Mr Wiggins said: "The interesting thing from a Scottish view is that the life sciences strategy is for growth from £3 billion to £6 billion. The figure we have got is that something in the order of £750 million of the £3 billion is from manufacturing. The rest is from services and research.

"You cannot realistically double the research so there needs to be a greater contribution from manufacturing.

"In that case Irvine with its enterprise area, history of manufacturing, skills base and the companies and infrastructure [is] really well placed to take advantage."

Alongside life sciences there has also been oil and gas, telecoms and call centre companies moving into the enterprise zone which Mr Wiggins described as encouraging.

He also believes there is a great opportunity to attract data centres to the site.

The steady improvements seen in the economy in recent months appear to be creating a more favourable climate for business investment than there has been for several years.

Mr Wiggins said: "There are more people looking [to invest] than there were. There is still a bit to go in terms of getting people to commit but it is beginning to happen.

"We are starting to run out of vacant units. There is land so we are now having to look at how we can build some more.

"The market isn't quite there for the private sector to build on the back of the demand as the rental levels are not there yet."

Programmes to continue to highlight science, technology, engineering and mathematics in schools are also part of a push towards making sure there is a sustainable skills base for potential new tenants to tap into for years to come.

Mr Wiggins said: "If you have a company thinking of locating in the enterprise area the first questions they ask tend to be about skills. That is the key thing in their decision making."

New business premises at Annickbank will open soon while Irvine Bay recently purchased the Ayrshire Innovation Centre. According to Mr Wiggins that will help to provide a range of options for smaller businesses keen to grow and expand in their local area.

Alongside the business investment there are other schemes which are starting to get closer to fruition.

The mixed-use Irvine harbourside development, which would put a better link between the town and the coast, is said to be nearing the point where the private sector are getting interested in investing.

A new medical centre in Ardrossan, on the site of a former police station, will open shortly while there is funding in place for new offices overlooking the marina in the town.
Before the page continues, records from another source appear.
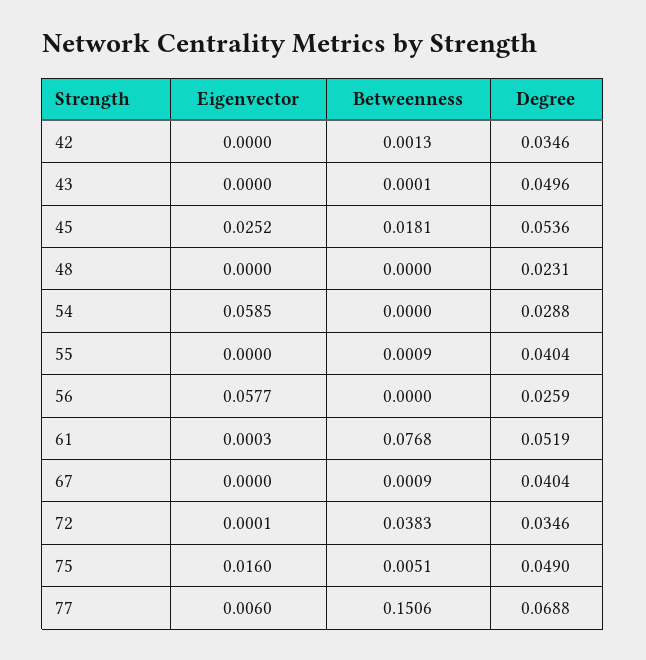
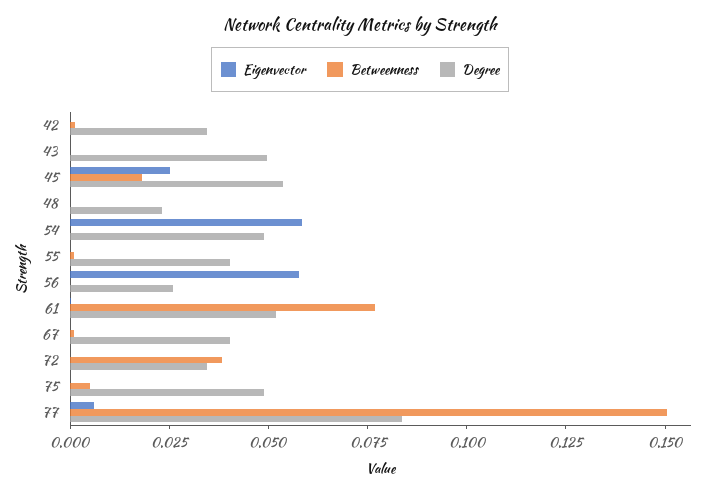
  {
    "Eigenvector": {
      "42": 0,
      "43": 0,
      "45": 0.0252,
      "48": 0,
      "54": 0.0585,
      "55": 0,
      "56": 0.0577,
      "61": 0.0003,
      "67": 0,
      "72": 0.0001,
-     "75": 0.016,
+     "75": 0,
      "77": 0.006
    },
    "Betweenness": {
      "42": 0.0013,
      "43": 0.0001,
      "45": 0.0181,
      "48": 0,
      "54": 0,
      "55": 0.0009,
      "56": 0,
      "61": 0.0768,
      "67": 0.0009,
      "72": 0.0383,
      "75": 0.0051,
      "77": 0.1506
    },
    "Degree": {
      "42": 0.0346,
      "43": 0.0496,
      "45": 0.0536,
      "48": 0.0231,
-     "54": 0.0288,
+     "54": 0.05,
      "55": 0.0404,
      "56": 0.0259,
      "61": 0.0519,
      "67": 0.0404,
      "72": 0.0346,
      "75": 0.049,
-     "77": 0.0688
+     "77": 0.085
    }
  }

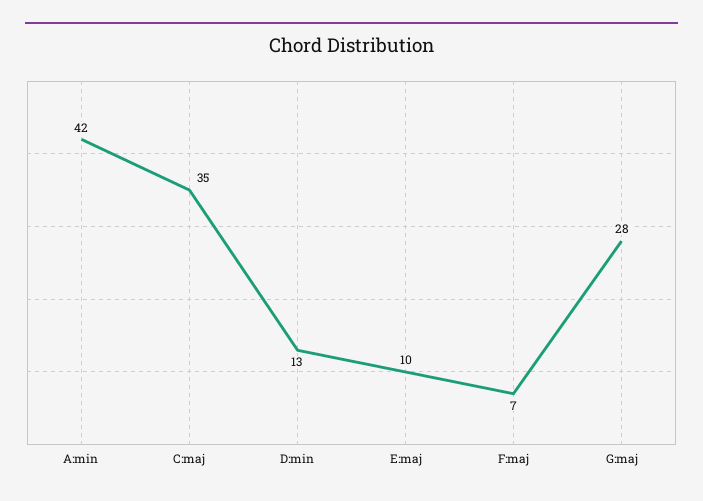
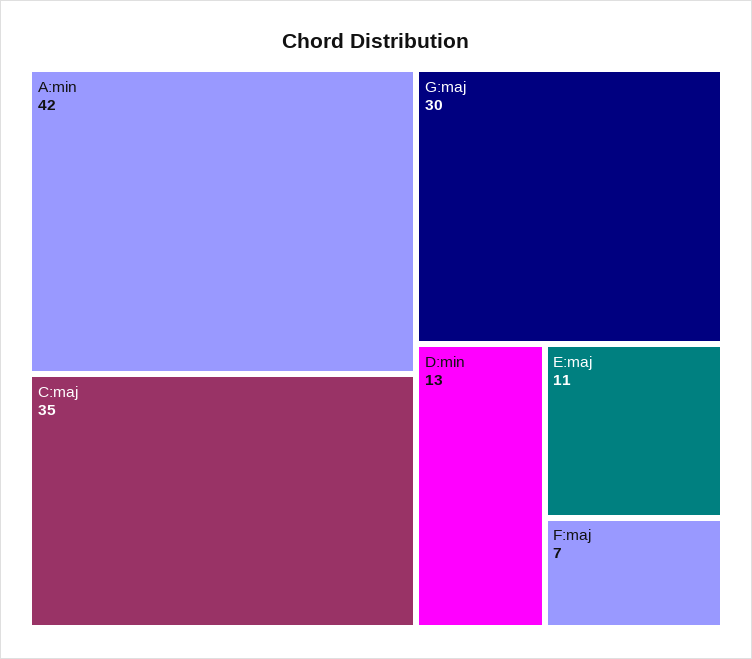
  {
    "A:min": 42,
    "C:maj": 35,
    "D:min": 13,
-   "E:maj": 10,
+   "E:maj": 11,
    "F:maj": 7,
-   "G:maj": 28
+   "G:maj": 30
  }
Irvine Bay is also working with Clydeport for a 30-acre development, which will feature a large residential element, on the Ardrossan north shore. The plan is to extend the marina wall and increase the capacity to eventually get up to more than 700 berths.

While Mr Wiggins may be a realist he is ambitious as well. He understands that changing widely held preconceptions of Ardrossan will take time but that is something which has to be aimed for.

He said: "If we can increase the marina capacity to 700 or 800 berths in Ardrossan that would act as an economic driver.

"That is a long term ambition but if we could achieve something like that then it would change people's perception of Ardrossan forever.

"If North Shore brings through more higher quality housing then you bring more people into the town [and] perhaps even higher incomes linked to the marina.

"Again it doesn't automatically mean everything will be solved but it gives an economic base where there is a potential for things to be solved."

Mr Wiggins also emphasises the importance of the Caledonian MacBrayne ferry link to Arran from Ardrossan.

The opportunity for local businesses to capture more spending from the thousands of people who use the service is one area being looked at and there are plans to offer more retail and eating facilities at the existing terminal.

He said: "Something like 350,000 people travel through Ardrossan. "When you drive through Ardrossan now it looks better than it did. It is not perfect. There is still a lot to be done but we have cleared a lot of the dereliction that really did blight the town."